» **DESCRIPTION OF THE TASK**
Apart from the images, output the data below exactly.

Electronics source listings
◆ ◆ ◆ ◆ ◆

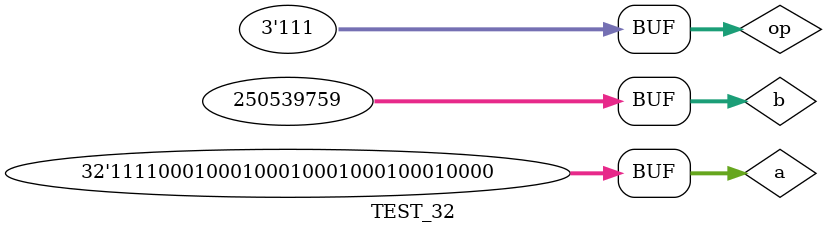
<source format=v>

  `timescale 1 ns / 1 ps

  module TEST_32;

  // Initialize Inputs
  reg [31:0] a;
  reg [31:0] b;
  wire [31:0]res;
  reg [2:0] op;
  ALU ALU(.A(a),.B(b),.ALU_operation(op),.res(res));
  initial begin
  #10;
  a = 32'hA5A5A5A5;
  b = 32'h5A5A5A5A;
  op = 7;
  #10;
  a = 32'd0;
  b = 32'd12345678;  
  #10;
  a=87654321;
  #10;
  a=32'hF1111110;
  b=32'h0EEEEEEF;
  end

  endmodule

</source>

◆ ◆ ◆ ◆ ◆

» **WORKED SOLUTION**
<source format=v>

  `timescale 1 ns / 1 ps

  module TEST_32;

  // Initialize Inputs
  reg [31:0] a;
  reg [31:0] b;
  wire [31:0]res;
  reg [2:0] op;
  ALU ALU(.A(a),.B(b),.ALU_operation(op),.res(res));
  initial begin
  #10;
  a = 32'hA5A5A5A5;
  b = 32'h5A5A5A5A;
  op = 7;
  #10;
  a = 32'd0;
  b = 32'd12345678;  
  #10;
  a=87654321;
  #10;
  a=32'hF1111110;
  b=32'h0EEEEEEF;
  end

  endmodule

</source>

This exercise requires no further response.